-- EXTRACTED DATA follows --

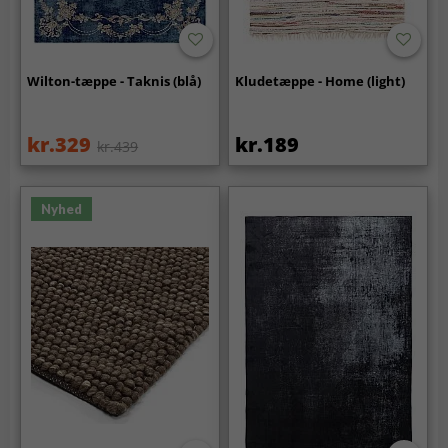
Wilton-tæppe - Taknis (blå)
Kludetæppe - Home (light)
kr.329
kr.189
kr.439
Nyhed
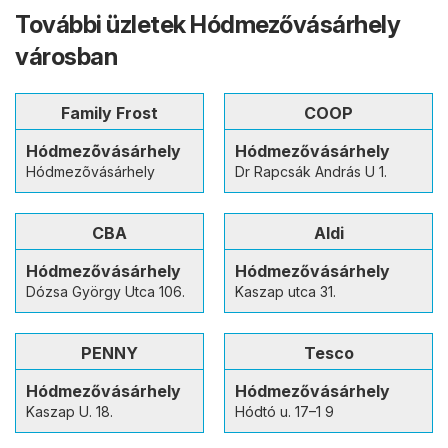
További üzletek Hódmezővásárhely
városban
Family Frost
COOP
Hódmezõvásárhely
Hódmezővásárhely
Hódmezõvásárhely
Dr Rapcsák András U 1.
CBA
Aldi
Hódmezővásárhely
Hódmezővásárhely
Dózsa György Utca 106.
Kaszap utca 31.
PENNY
Tesco
Hódmezővásárhely
Hódmezővásárhely
Kaszap U. 18.
Hódtó u. 17–1 9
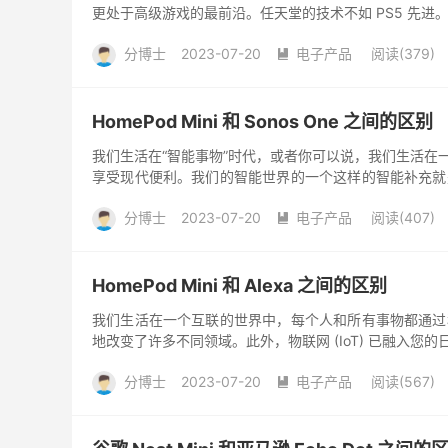
更处于高级游戏的最前沿。任天堂的技术不如 PS5 先进
分博士
2023-07-20
电子产品
阅读(379)

HomePod Mini 和 Sonos One 之间的区别
我们生活在“智能事物”时代，或者你可以说，我们生活在
享受现代便利。我们的智能世界的一个这样的智能补充就
物和人互动的方式...
分博士
2023-07-20
电子产品
阅读(407)

HomePod Mini 和 Alexa 之间的区别
我们生活在一个互联的世界中，每个人和所有事物都通过
地改变了许多不同领域。此外，物联网 (IoT) 已融入您的日常生活。A
分博士
2023-07-20
电子产品
阅读(567)

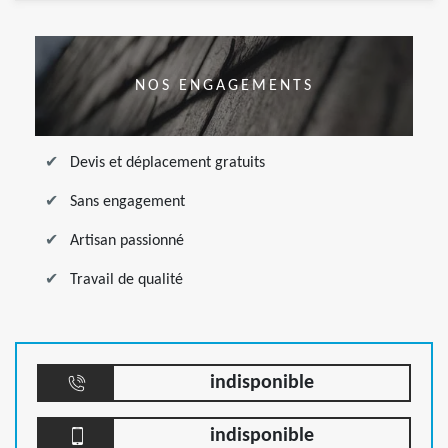
NOS ENGAGEMENTS
Devis et déplacement gratuits
Sans engagement
Artisan passionné
Travail de qualité
indisponible
indisponible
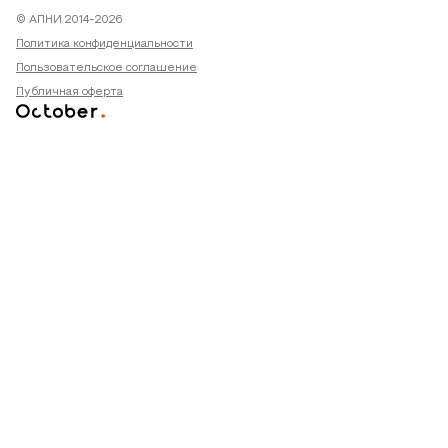
© АПНИ 2014-2026
Политика конфиденциальности
Пользовательское соглашение
Публичная оферта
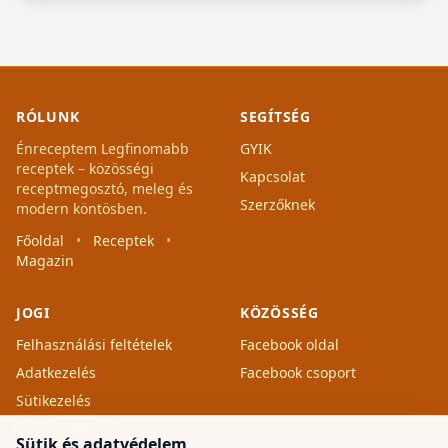
RÓLUNK
SEGÍTSÉG
Énreceptem Legfinomabb
GYIK
receptek – közösségi
Kapcsolat
receptmegosztó, meleg és
Szerzőknek
modern köntösben.
Főoldal
•
Receptek
•
Magazin
JOGI
KÖZÖSSÉG
Felhasználási feltételek
Facebook oldal
Adatkezelés
Facebook csoport
Sütikezelés
Süti beállítások
Sütik és adatvédelem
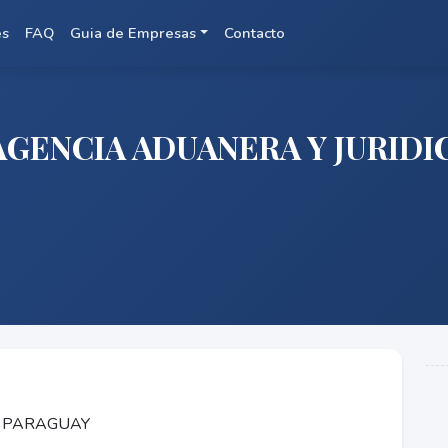
es
FAQ
Guia de Empresas
Contacto
GENCIA ADUANERA Y JURIDI
, PARAGUAY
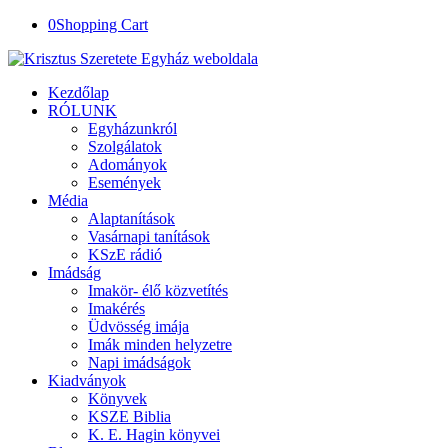
0
Shopping Cart
Kezdőlap
RÓLUNK
Egyházunkról
Szolgálatok
Adományok
Események
Média
Alaptanítások
Vasárnapi tanítások
KSzE rádió
Imádság
Imakör- élő közvetítés
Imakérés
Üdvösség imája
Imák minden helyzetre
Napi imádságok
Kiadványok
Könyvek
KSZE Biblia
K. E. Hagin könyvei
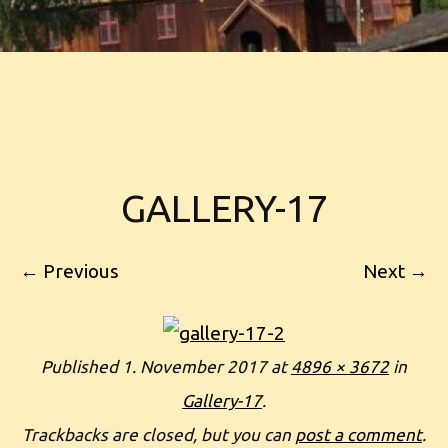
GALLERY-17
← Previous
Next →
Published
1. November 2017
at
4896 × 3672
in
Gallery-17
.
Trackbacks are closed, but you can
post a comment
.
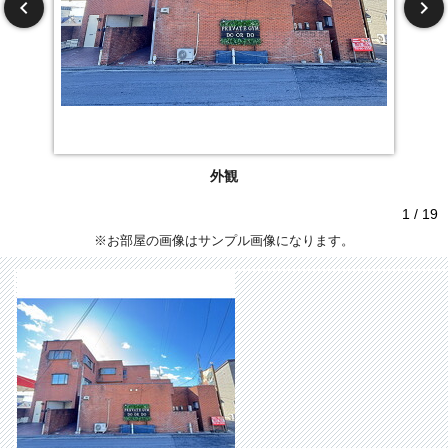
外観
1 / 19
※お部屋の画像はサンプル画像になります。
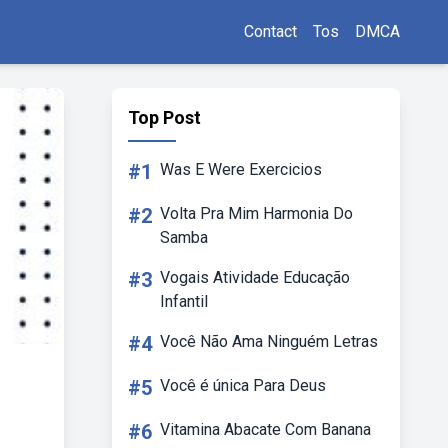
Contact
Tos
DMCA
Top Post
#1
Was E Were Exercicios
#2
Volta Pra Mim Harmonia Do
Samba
#3
Vogais Atividade Educação
Infantil
#4
Você Não Ama Ninguém Letras
#5
Você é única Para Deus
#6
Vitamina Abacate Com Banana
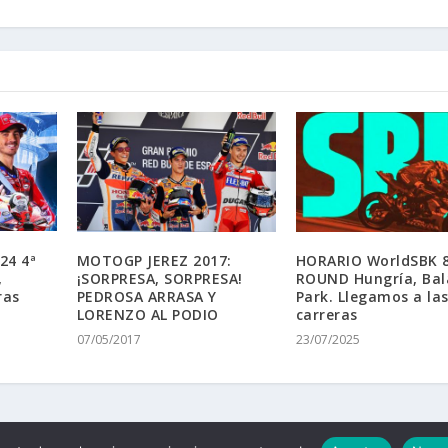
24 4ª
MOTOGP JEREZ 2017:
HORARIO WorldSBK 8
,
¡SORPRESA, SORPRESA!
ROUND Hungría, Bal
ras
PEDROSA ARRASA Y
Park. Llegamos a la
LORENZO AL PODIO
carreras
07/05/2017
23/07/2025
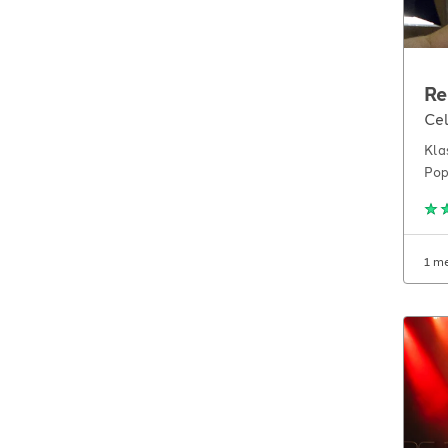
Re
Cel
Kla
Po
1 m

-- EXTRACTED DATA concluded --

__WHAT YOU ARE ASKED TO DO__
Retype the records above word for word, beginning with their first line and ending after the line that contains "Hódtó u. 17–1 9", including that line. Leave out the pictures.

__SOLUTION__
Wilton-tæppe - Taknis (blå)
Kludetæppe - Home (light)
kr.329
kr.189
kr.439
Nyhed
További üzletek Hódmezővásárhely
városban
Family Frost
COOP
Hódmezõvásárhely
Hódmezővásárhely
Hódmezõvásárhely
Dr Rapcsák András U 1.
CBA
Aldi
Hódmezővásárhely
Hódmezővásárhely
Dózsa György Utca 106.
Kaszap utca 31.
PENNY
Tesco
Hódmezővásárhely
Hódmezővásárhely
Kaszap U. 18.
Hódtó u. 17–1 9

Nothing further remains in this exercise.